PayPoint Plc (PAY.L) Announced, in its interim results for the 6 months ended 30 September 2017, that revenues fell to £97.6 million from £101.7 million reported in the same period last year. The company’s profit before tax stood at £24.4 million compared to a profit of £24.7 million reported in the previous year. The basic earnings per share stood at 29.1p compared to earnings of 29.0p in the previous year. The company’s board declared an interim dividend of 15.3p per share, payable on 21 December 2017 to shareholders on the register at 8 December 2017.

Personal Assets Trust Plc (PNL.L) Announced, in its interim results for the six months ended October 31, 2017, that its total income stood at £12.8 million, compared to £56.4 million in the preceding year. Profit after tax was £8.8 million compared to £52.9 million. The company's earnings per share was £4.33, compared to £29.34.

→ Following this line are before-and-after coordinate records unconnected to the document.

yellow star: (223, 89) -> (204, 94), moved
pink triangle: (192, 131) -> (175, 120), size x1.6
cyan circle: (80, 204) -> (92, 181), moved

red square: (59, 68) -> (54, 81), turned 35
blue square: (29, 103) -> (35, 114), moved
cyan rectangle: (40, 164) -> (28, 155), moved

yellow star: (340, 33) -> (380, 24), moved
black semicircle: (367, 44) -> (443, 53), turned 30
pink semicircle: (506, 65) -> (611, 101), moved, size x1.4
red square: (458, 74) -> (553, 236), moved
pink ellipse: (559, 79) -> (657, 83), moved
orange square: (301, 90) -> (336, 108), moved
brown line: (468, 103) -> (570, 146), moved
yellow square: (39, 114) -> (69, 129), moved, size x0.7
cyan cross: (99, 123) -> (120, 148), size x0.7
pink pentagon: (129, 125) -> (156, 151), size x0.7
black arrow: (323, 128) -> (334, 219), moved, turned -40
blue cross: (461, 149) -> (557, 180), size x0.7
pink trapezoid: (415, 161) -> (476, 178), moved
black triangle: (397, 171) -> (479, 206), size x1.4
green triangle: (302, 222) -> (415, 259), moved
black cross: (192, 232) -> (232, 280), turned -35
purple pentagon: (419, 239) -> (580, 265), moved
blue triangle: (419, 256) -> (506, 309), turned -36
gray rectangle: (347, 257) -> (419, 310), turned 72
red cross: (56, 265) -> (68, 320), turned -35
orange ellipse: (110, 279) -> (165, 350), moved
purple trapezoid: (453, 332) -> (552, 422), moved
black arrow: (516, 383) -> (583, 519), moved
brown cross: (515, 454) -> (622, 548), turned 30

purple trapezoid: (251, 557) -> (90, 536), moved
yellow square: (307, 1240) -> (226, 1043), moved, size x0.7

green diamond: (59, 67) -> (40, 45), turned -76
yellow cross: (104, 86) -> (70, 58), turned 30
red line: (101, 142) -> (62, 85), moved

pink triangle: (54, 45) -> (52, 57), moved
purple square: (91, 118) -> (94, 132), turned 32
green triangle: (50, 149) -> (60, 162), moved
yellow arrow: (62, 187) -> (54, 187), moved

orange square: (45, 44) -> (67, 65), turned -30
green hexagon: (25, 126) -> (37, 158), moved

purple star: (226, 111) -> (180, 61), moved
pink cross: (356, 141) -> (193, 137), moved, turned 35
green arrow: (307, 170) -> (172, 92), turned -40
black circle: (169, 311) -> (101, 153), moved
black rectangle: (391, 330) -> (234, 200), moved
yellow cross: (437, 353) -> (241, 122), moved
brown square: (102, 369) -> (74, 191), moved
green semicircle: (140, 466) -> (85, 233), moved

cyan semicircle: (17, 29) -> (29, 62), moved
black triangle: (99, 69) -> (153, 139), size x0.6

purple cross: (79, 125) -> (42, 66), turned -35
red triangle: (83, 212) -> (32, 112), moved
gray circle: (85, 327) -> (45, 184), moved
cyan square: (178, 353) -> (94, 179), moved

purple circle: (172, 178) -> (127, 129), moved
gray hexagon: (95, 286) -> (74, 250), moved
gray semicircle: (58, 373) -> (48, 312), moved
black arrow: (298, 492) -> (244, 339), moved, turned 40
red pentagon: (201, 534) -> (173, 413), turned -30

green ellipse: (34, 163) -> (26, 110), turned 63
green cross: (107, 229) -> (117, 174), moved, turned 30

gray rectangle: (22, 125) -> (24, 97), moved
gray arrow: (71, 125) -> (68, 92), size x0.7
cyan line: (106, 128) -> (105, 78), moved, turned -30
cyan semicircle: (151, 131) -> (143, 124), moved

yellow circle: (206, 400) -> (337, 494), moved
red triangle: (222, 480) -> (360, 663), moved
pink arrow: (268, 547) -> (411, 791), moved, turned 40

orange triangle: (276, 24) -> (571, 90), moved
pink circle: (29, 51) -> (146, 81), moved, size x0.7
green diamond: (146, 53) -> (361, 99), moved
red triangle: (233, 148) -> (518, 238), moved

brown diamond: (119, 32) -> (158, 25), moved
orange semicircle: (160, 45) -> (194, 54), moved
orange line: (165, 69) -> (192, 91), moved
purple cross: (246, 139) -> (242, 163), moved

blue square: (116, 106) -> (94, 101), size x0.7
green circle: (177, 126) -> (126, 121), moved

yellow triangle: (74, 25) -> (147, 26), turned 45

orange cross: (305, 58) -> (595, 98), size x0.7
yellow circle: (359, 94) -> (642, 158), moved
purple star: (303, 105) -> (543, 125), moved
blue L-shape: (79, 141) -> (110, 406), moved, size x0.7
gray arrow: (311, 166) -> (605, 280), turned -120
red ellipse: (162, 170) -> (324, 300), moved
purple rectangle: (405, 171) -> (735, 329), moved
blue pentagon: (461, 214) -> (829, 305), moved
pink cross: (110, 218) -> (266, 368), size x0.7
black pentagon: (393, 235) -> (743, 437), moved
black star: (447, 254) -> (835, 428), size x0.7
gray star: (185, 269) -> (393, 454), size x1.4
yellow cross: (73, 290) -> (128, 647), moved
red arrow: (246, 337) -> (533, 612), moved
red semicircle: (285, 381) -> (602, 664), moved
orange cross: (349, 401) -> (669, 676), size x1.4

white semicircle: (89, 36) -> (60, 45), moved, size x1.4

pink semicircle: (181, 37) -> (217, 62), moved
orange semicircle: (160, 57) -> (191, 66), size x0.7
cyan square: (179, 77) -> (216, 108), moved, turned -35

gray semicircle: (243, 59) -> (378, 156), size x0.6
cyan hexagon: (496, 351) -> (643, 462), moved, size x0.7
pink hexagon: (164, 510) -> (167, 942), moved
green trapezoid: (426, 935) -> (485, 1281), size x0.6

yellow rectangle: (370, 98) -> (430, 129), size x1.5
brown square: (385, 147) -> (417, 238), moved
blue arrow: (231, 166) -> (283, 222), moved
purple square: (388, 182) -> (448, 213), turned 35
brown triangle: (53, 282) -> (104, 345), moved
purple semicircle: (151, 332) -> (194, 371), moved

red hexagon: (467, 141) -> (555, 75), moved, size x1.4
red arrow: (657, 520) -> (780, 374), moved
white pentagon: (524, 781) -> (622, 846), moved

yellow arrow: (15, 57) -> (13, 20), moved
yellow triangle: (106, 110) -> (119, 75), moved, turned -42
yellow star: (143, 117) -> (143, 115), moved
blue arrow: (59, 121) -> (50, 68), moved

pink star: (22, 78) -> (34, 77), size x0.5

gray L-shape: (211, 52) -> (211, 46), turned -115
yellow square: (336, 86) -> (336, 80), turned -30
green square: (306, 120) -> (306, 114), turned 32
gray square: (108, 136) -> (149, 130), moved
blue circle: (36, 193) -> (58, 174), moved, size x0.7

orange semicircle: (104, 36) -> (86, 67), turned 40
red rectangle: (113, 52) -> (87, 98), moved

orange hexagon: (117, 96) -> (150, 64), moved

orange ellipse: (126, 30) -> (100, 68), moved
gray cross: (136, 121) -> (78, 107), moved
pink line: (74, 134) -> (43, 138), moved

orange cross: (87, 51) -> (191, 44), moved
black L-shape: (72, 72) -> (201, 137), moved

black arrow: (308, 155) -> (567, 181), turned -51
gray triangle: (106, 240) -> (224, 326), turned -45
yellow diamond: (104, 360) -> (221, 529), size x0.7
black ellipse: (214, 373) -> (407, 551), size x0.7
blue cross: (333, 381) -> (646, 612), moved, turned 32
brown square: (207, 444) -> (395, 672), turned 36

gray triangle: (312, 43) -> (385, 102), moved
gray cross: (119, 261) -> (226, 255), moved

TP ICAP Plc (TCAP.L) Announced that that the company has acquired Coex Partners Limited (Coex), an independent agency broker. The company and Coex began working together in 2016 and the acquisition is a natural progression of that successful collaboration. The initial payment for the acquisition (including settlement of existing shareholder loans) is £7.1 million in cash, and performance-related payments may be made at various dates during the next 4 years. These subsequent payments will be satisfied through the issue of new ordinary shares in the company or cash, at the discretion of the company. Further the company will host an update for investors and analysts at the London Stock Exchange.